Search the lines of the records for the word "ontology", and copy every line that has it.

Structured page parsing data:
▼
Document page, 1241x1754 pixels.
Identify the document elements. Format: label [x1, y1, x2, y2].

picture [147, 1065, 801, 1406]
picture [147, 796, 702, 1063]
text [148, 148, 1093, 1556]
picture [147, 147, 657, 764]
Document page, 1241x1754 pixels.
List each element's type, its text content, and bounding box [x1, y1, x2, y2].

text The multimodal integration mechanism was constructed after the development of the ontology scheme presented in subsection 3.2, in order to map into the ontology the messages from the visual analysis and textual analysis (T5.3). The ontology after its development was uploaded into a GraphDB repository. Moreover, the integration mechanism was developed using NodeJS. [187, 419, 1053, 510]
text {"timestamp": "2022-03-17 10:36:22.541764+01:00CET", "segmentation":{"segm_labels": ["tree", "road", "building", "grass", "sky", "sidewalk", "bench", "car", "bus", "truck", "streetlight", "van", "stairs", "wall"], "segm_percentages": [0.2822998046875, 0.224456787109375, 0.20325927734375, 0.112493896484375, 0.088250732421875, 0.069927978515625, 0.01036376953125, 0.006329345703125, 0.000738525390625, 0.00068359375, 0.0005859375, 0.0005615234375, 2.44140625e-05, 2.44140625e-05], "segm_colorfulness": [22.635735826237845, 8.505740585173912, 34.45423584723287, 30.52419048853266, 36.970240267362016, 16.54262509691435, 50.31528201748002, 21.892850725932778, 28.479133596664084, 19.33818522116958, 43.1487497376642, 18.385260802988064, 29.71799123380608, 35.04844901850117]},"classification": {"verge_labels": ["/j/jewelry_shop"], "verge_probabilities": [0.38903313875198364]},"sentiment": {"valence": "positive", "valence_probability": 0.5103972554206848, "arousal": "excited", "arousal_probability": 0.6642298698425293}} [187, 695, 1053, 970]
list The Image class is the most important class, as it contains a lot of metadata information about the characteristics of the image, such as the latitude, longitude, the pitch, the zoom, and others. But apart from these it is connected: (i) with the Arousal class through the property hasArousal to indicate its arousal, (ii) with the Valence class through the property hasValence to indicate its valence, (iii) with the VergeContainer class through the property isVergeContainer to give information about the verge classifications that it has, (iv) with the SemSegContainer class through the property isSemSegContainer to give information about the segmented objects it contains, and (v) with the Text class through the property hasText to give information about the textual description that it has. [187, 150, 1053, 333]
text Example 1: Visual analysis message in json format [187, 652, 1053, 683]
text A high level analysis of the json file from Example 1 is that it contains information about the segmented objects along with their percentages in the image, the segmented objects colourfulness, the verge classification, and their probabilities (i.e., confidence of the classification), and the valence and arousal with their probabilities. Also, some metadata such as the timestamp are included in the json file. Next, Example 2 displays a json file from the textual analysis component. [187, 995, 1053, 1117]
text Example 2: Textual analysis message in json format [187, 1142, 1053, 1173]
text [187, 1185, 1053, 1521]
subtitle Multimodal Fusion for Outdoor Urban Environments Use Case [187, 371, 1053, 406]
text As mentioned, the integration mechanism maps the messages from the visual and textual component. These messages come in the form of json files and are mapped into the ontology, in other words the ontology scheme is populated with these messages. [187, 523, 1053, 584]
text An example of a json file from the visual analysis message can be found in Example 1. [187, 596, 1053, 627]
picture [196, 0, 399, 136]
▲
WRITTEN RESPONSE:
text The multimodal integration mechanism was constructed after the development of the ontology scheme presented in subsection 3.2, in order to map into the ontology the messages from the visual analysis and textual analysis (T5.3). The ontology after its development was uploaded into a GraphDB repository. Moreover, the integration mechanism was developed using NodeJS. [187, 419, 1053, 510]
text As mentioned, the integration mechanism maps the messages from the visual and textual component. These messages come in the form of json files and are mapped into the ontology, in other words the ontology scheme is populated with these messages. [187, 523, 1053, 584]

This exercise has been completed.